3.10 Expansion Joints
3.10.1 In view of the large number of factors involved in deciding the location, spacing and nature of expansion joints the decision regarding, provision of expansion joints, can be made at the discretion of the designer.
3.10.2 Structures in which marked changes in plan dimensions take place abruptly, shall be provided with expansion joints at the section where such changes occur. Expansion joints shall be so provided that, the necessary movement occurs with minimum resistance at the joint. The gap at the expansion joint should be such that

• it accommodates the expected expansion/contraction due to seasonal and during variation of temperature.
•  it avoids pounding of adjacent units under earthquake. The structure adjacent to the joint should preferably be supported on separate columns but not necessarily on separate foundations.

3.10.3 The details as to the length of a structure where expansion joints have to be provided may be determined after taking into consideration various factors such as temperature, exposure to weather and structural design. The following provisions are given as general guidance.
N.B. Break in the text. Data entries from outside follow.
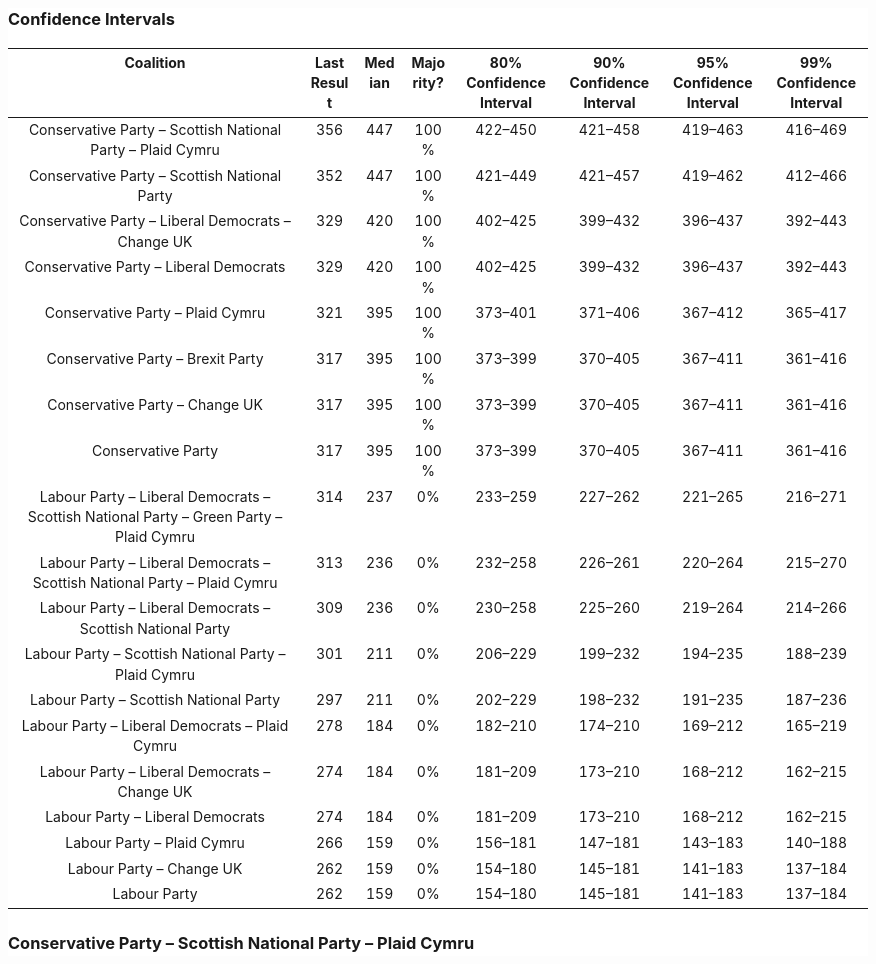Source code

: ### Confidence Intervals

| Coalition | Last Result | Median | Majority? | 80% Confidence Interval | 90% Confidence Interval | 95% Confidence Interval | 99% Confidence Interval |
|:---------:|:-----------:|:------:|:---------:|:-----------------------:|:-----------------------:|:-----------------------:|:-----------------------:|
| Conservative Party – Scottish National Party – Plaid Cymru | 356 | 447 | 100% | 422–450 | 421–458 | 419–463 | 416–469 |
| Conservative Party – Scottish National Party | 352 | 447 | 100% | 421–449 | 421–457 | 419–462 | 412–466 |
| Conservative Party – Liberal Democrats – Change UK | 329 | 420 | 100% | 402–425 | 399–432 | 396–437 | 392–443 |
| Conservative Party – Liberal Democrats | 329 | 420 | 100% | 402–425 | 399–432 | 396–437 | 392–443 |
| Conservative Party – Plaid Cymru | 321 | 395 | 100% | 373–401 | 371–406 | 367–412 | 365–417 |
| Conservative Party – Brexit Party | 317 | 395 | 100% | 373–399 | 370–405 | 367–411 | 361–416 |
| Conservative Party – Change UK | 317 | 395 | 100% | 373–399 | 370–405 | 367–411 | 361–416 |
| Conservative Party | 317 | 395 | 100% | 373–399 | 370–405 | 367–411 | 361–416 |
| Labour Party – Liberal Democrats – Scottish National Party – Green Party – Plaid Cymru | 314 | 237 | 0% | 233–259 | 227–262 | 221–265 | 216–271 |
| Labour Party – Liberal Democrats – Scottish National Party – Plaid Cymru | 313 | 236 | 0% | 232–258 | 226–261 | 220–264 | 215–270 |
| Labour Party – Liberal Democrats – Scottish National Party | 309 | 236 | 0% | 230–258 | 225–260 | 219–264 | 214–266 |
| Labour Party – Scottish National Party – Plaid Cymru | 301 | 211 | 0% | 206–229 | 199–232 | 194–235 | 188–239 |
| Labour Party – Scottish National Party | 297 | 211 | 0% | 202–229 | 198–232 | 191–235 | 187–236 |
| Labour Party – Liberal Democrats – Plaid Cymru | 278 | 184 | 0% | 182–210 | 174–210 | 169–212 | 165–219 |
| Labour Party – Liberal Democrats – Change UK | 274 | 184 | 0% | 181–209 | 173–210 | 168–212 | 162–215 |
| Labour Party – Liberal Democrats | 274 | 184 | 0% | 181–209 | 173–210 | 168–212 | 162–215 |
| Labour Party – Plaid Cymru | 266 | 159 | 0% | 156–181 | 147–181 | 143–183 | 140–188 |
| Labour Party – Change UK | 262 | 159 | 0% | 154–180 | 145–181 | 141–183 | 137–184 |
| Labour Party | 262 | 159 | 0% | 154–180 | 145–181 | 141–183 | 137–184 |

### Conservative Party – Scottish National Party – Plaid Cymru
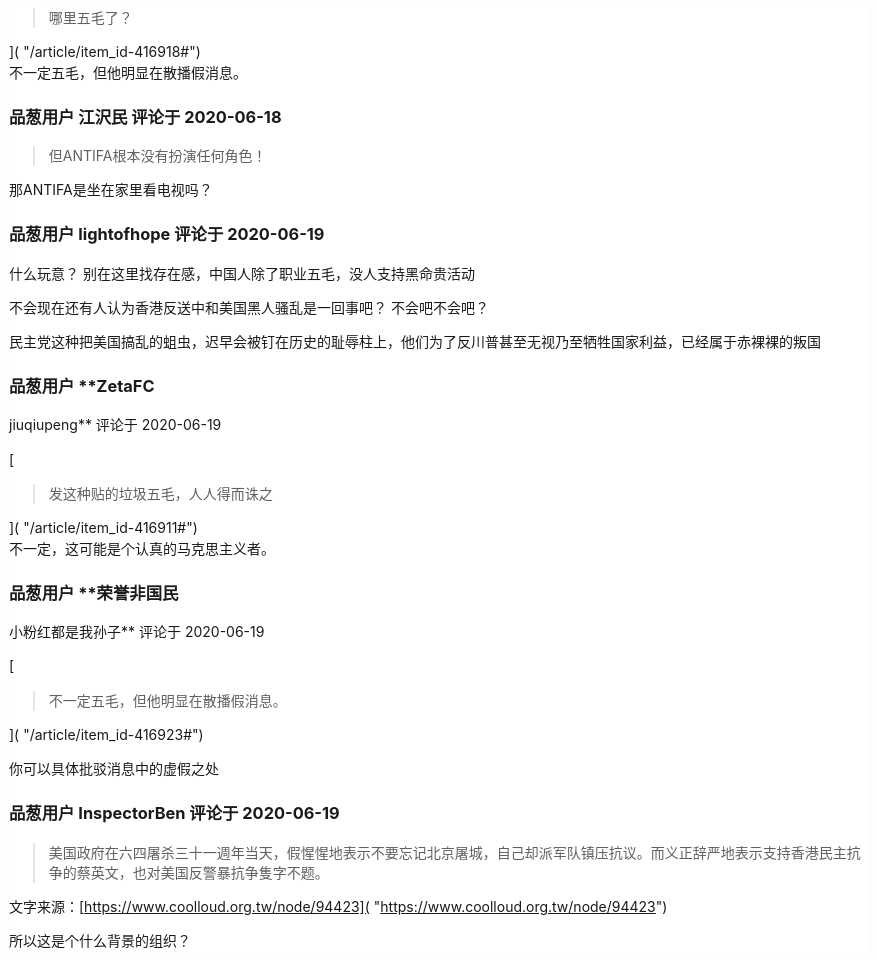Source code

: > 哪里五毛了？

]( "/article/item_id-416918#")  
不一定五毛，但他明显在散播假消息。
        


            
### 品葱用户 **江沢民** 评论于 2020-06-18
        
> 但ANTIFA根本没有扮演任何角色！

  
那ANTIFA是坐在家里看电视吗？
        


            
### 品葱用户 **lightofhope** 评论于 2020-06-19
        
什么玩意？ 别在这里找存在感，中国人除了职业五毛，没人支持黑命贵活动  
  
不会现在还有人认为香港反送中和美国黑人骚乱是一回事吧？ 不会吧不会吧？  
  
民主党这种把美国搞乱的蛆虫，迟早会被钉在历史的耻辱柱上，他们为了反川普甚至无视乃至牺牲国家利益，已经属于赤裸裸的叛国
        


            
### 品葱用户 **ZetaFC 
jiuqiupeng** 评论于 2020-06-19
        
[

> 发这种贴的垃圾五毛，人人得而诛之

]( "/article/item_id-416911#")  
不一定，这可能是个认真的马克思主义者。
        


            
### 品葱用户 **荣誉非国民 
小粉红都是我孙子** 评论于 2020-06-19
        
[

> 不一定五毛，但他明显在散播假消息。

]( "/article/item_id-416923#")  
  
  
你可以具体批驳消息中的虚假之处
        


            
### 品葱用户 **InspectorBen** 评论于 2020-06-19
        
> 美国政府在六四屠杀三十一週年当天，假惺惺地表示不要忘记北京屠城，自己却派军队镇压抗议。而义正辞严地表示支持香港民主抗争的蔡英文，也对美国反警暴抗争隻字不题。

  
文字来源：[https://www.coolloud.org.tw/node/94423]( "https://www.coolloud.org.tw/node/94423")  
  
所以这是个什么背景的组织？
        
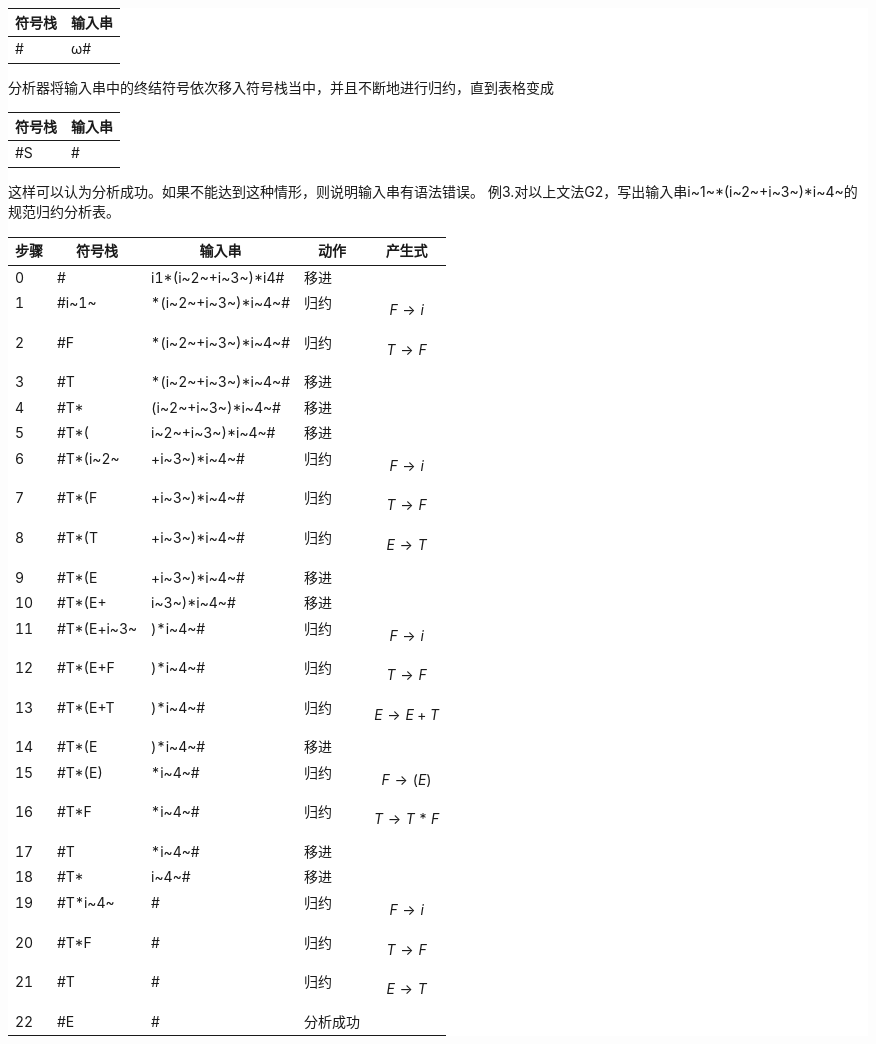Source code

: | 符号栈 | 输入串 |
| ------ | ------ |
| #      | ω#     |

分析器将输入串中的终结符号依次移入符号栈当中，并且不断地进行归约，直到表格变成

| 符号栈 | 输入串 |
| ------ | ------ |
| #S     | #      |

这样可以认为分析成功。如果不能达到这种情形，则说明输入串有语法错误。
例3.对以上文法G2，写出输入串i~1~*(i~2~+i~3~)\*i~4~的规范归约分析表。  

| 步骤 | 符号栈   | 输入串         | 动作     | 产生式          |
| ---- | -------- | -------------- | -------- | --------------- |
| 0    | #        | i1\*(i~2~+i~3~)\*i4# | 移进     |                 |
| 1    | #i~1~      | \*(i~2~+i~3~)\*i~4~# | 归约     | $$F   \to i$$   |
| 2    | #F       | \*(i~2~+i~3~)\*i~4~# | 归约     | $$T   \to F$$   |
| 3    | #T       | \*(i~2~+i~3~)\*i~4~# | 移进     |                 |
| 4    | #T*      | (i~2~+i~3~)\*i~4~#    | 移进     |                 |
| 5    | #T*(     | i~2~+i~3~)\*i~4~#     | 移进     |                 |
| 6    | #T*(i~2~   | +i~3~)\*i~4~#       | 归约     | $$F   \to i$$   |
| 7    | #T*(F    | +i~3~)\*i~4~#       | 归约     | $$T   \to F$$   |
| 8    | #T*(T    | +i~3~)\*i~4~#       | 归约     | $$E   \to T$$   |
| 9    | #T*(E    | +i~3~)\*i~4~#       | 移进     |                 |
| 10   | #T*(E+   | i~3~)\*i~4~#        | 移进     |                 |
| 11   | #T*(E+i~3~ | )\*i~4~#          | 归约     | $$F   \to i$$   |
| 12   | #T*(E+F  | )\*i~4~#          | 归约     | $$T   \to F$$   |
| 13   | #T*(E+T  | )\*i~4~#          | 归约     | $$E   \to E+T$$ |
| 14   | #T*(E    | )\*i~4~#          | 移进     |                 |
| 15   | #T*(E)   | \*i~4~#           | 归约     | $$F   \to (E)$$ |
| 16   | #T*F     | \*i~4~#           | 归约     | $$T   \to T*F$$ |
| 17   | #T       | \*i~4~#           | 移进     |                 |
| 18   | #T*      | i~4~#            | 移进     |                 |
| 19   | #T*i~4~    | #              | 归约     | $$F   \to i$$   |
| 20   | #T*F     | #              | 归约     | $$T   \to F$$   |
| 21   | #T       | #              | 归约     | $$E \to T$$     |
| 22   | #E       | #              | 分析成功 |                 |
• If one bay of longitudinal bracing is provided at the centre of the building or building section, the length of the building section may be restricted to 180 metres in case of covered buildings and 120 metres in case of open gantries (Fig.3.2).
• If more than one bay of longitudinal bracing is provided near the centre of the building/section, the maximum centre line distance between the two lines of bracing may be restricted to 50 metres for covered buildings (and 30 metres for open gantries) and the maximum distance between the centre of the bracing to the nearest expansion joint/end of building or section may be restricted to 90 metres (60 metres in case of open gantries). The maximum length of the building section thus may be restricted to 230 metres for covered buildings and 150 meters for open gantries. Beyond this, suitable expansion joints shall be provided (Fig.3.3).

• The maximum width of the covered building section should preferably be restricted to 150 metres beyond which suitable provisions for the expansion joint may be made.